### WORK ORDER
Exact reproduction required: the lines below from the line with "of benign human" to the line with "is a histology", both ends included, and no others.

### TASK DATA
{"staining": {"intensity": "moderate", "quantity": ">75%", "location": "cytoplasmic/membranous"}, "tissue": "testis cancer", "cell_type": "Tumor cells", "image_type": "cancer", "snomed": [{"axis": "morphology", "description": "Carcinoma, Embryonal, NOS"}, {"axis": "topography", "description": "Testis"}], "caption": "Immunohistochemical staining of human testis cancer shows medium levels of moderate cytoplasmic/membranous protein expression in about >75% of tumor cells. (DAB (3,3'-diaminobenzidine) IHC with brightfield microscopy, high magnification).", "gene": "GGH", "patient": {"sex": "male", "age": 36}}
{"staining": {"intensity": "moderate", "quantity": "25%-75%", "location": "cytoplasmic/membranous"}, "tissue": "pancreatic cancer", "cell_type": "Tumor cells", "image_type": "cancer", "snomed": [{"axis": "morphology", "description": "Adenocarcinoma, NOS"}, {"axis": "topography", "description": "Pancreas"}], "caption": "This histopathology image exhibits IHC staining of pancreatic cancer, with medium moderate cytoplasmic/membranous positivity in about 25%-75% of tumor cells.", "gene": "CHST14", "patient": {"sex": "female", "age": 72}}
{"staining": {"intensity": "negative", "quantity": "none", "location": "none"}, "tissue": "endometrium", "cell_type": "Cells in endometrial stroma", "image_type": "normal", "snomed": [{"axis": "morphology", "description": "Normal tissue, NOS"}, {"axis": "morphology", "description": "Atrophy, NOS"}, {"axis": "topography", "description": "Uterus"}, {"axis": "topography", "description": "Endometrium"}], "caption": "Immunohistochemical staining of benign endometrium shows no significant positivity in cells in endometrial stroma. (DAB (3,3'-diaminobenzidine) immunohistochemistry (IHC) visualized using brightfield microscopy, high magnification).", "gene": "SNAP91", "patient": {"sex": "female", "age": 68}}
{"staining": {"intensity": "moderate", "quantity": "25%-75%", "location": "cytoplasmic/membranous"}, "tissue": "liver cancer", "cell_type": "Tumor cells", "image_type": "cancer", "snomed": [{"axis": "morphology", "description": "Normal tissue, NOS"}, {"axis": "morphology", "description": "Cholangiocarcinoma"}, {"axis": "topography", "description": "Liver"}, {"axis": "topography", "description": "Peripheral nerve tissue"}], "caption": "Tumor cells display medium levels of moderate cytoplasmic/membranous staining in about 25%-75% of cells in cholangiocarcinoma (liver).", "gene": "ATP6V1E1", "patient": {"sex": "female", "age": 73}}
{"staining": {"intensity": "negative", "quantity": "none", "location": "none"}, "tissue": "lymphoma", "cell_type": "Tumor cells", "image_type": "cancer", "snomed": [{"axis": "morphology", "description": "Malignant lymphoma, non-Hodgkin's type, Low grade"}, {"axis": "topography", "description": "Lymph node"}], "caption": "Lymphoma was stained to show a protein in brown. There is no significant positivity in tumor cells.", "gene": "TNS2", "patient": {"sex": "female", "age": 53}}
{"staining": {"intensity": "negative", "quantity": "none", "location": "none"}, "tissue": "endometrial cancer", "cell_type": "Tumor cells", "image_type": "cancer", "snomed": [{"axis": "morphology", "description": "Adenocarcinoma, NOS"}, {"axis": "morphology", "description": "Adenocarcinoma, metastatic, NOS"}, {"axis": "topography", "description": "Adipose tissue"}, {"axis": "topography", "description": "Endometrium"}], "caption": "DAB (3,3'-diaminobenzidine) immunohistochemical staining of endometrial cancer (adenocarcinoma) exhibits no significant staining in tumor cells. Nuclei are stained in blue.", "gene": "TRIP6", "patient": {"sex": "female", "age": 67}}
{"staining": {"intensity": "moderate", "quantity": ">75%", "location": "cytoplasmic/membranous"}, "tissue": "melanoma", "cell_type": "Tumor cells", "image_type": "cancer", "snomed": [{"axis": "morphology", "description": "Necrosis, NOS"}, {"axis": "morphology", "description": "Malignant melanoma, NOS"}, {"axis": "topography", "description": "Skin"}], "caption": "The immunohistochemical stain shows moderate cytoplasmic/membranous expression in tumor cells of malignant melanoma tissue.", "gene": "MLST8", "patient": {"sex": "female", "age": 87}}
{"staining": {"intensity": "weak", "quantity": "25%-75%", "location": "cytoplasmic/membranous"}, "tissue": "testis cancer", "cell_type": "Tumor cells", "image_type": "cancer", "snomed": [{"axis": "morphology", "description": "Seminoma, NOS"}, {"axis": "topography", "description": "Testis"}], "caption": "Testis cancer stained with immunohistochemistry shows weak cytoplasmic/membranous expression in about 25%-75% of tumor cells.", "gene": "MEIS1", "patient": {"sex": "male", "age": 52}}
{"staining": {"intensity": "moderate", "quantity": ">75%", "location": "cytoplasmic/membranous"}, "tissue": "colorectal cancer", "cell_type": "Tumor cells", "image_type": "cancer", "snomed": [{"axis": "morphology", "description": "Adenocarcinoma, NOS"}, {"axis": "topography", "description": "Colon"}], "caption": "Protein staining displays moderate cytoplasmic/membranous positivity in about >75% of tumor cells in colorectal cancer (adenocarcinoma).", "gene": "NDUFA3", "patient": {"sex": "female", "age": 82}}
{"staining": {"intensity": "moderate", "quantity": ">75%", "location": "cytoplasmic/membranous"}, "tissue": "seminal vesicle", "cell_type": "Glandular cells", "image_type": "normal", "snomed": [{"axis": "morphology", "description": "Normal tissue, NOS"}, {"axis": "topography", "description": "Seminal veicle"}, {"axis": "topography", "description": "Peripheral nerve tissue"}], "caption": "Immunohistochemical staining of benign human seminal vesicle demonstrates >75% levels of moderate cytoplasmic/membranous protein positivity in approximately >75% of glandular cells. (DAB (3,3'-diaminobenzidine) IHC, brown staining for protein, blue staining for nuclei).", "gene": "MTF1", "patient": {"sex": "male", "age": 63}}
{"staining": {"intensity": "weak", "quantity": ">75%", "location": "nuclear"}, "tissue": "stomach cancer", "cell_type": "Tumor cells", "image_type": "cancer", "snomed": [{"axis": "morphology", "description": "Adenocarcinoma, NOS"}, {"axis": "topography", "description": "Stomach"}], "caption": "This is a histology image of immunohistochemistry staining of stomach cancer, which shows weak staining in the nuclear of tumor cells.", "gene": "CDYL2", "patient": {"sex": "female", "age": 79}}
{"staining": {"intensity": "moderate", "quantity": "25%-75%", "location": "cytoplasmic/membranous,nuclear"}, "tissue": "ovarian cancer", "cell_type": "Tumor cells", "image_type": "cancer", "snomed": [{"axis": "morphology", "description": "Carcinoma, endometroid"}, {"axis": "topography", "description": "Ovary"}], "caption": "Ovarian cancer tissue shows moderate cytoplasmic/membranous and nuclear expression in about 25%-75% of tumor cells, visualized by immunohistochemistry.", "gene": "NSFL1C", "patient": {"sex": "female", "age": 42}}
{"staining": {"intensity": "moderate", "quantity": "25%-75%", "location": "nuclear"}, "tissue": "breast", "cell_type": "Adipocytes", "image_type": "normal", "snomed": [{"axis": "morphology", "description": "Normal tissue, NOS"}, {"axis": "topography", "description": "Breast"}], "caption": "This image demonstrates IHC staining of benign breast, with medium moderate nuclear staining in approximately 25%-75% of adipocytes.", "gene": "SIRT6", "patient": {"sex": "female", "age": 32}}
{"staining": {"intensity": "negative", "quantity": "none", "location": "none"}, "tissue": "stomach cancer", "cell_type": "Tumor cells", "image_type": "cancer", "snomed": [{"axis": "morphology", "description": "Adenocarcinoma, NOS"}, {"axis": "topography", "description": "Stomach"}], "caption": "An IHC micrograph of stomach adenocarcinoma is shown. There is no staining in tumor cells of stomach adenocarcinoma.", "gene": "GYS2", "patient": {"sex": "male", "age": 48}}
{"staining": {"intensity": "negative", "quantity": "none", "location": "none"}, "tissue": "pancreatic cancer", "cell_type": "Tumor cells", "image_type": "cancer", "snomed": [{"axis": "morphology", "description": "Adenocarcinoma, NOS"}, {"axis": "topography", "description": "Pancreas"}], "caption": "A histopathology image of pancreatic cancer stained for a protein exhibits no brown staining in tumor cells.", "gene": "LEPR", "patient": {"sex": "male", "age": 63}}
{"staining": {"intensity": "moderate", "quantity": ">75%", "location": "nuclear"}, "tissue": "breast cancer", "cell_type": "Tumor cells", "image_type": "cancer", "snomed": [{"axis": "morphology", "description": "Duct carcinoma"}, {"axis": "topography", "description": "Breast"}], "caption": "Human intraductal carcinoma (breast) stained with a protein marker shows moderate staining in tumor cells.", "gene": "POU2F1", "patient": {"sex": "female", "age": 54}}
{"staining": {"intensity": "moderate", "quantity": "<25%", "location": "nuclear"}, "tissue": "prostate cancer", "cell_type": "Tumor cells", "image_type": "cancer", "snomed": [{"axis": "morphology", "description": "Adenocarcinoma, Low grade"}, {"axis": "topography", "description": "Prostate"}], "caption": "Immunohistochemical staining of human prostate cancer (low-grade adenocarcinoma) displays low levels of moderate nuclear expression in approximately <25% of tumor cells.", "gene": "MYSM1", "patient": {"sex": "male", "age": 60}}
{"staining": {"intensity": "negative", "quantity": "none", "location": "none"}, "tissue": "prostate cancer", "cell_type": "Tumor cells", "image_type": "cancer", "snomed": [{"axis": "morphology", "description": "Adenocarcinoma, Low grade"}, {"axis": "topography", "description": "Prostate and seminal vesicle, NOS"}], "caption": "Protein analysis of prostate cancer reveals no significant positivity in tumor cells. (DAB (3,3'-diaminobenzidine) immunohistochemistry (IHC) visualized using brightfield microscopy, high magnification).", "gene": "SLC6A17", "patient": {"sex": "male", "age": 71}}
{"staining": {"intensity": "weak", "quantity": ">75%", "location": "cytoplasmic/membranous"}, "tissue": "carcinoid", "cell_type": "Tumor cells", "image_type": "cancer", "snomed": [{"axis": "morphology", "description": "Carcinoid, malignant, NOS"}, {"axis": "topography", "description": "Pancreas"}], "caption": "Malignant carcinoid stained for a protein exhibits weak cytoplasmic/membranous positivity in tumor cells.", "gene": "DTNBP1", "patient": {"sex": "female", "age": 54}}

### SOLUTION BELOW
{"staining": {"intensity": "moderate", "quantity": ">75%", "location": "cytoplasmic/membranous"}, "tissue": "seminal vesicle", "cell_type": "Glandular cells", "image_type": "normal", "snomed": [{"axis": "morphology", "description": "Normal tissue, NOS"}, {"axis": "topography", "description": "Seminal veicle"}, {"axis": "topography", "description": "Peripheral nerve tissue"}], "caption": "Immunohistochemical staining of benign human seminal vesicle demonstrates >75% levels of moderate cytoplasmic/membranous protein positivity in approximately >75% of glandular cells. (DAB (3,3'-diaminobenzidine) IHC, brown staining for protein, blue staining for nuclei).", "gene": "MTF1", "patient": {"sex": "male", "age": 63}}
{"staining": {"intensity": "weak", "quantity": ">75%", "location": "nuclear"}, "tissue": "stomach cancer", "cell_type": "Tumor cells", "image_type": "cancer", "snomed": [{"axis": "morphology", "description": "Adenocarcinoma, NOS"}, {"axis": "topography", "description": "Stomach"}], "caption": "This is a histology image of immunohistochemistry staining of stomach cancer, which shows weak staining in the nuclear of tumor cells.", "gene": "CDYL2", "patient": {"sex": "female", "age": 79}}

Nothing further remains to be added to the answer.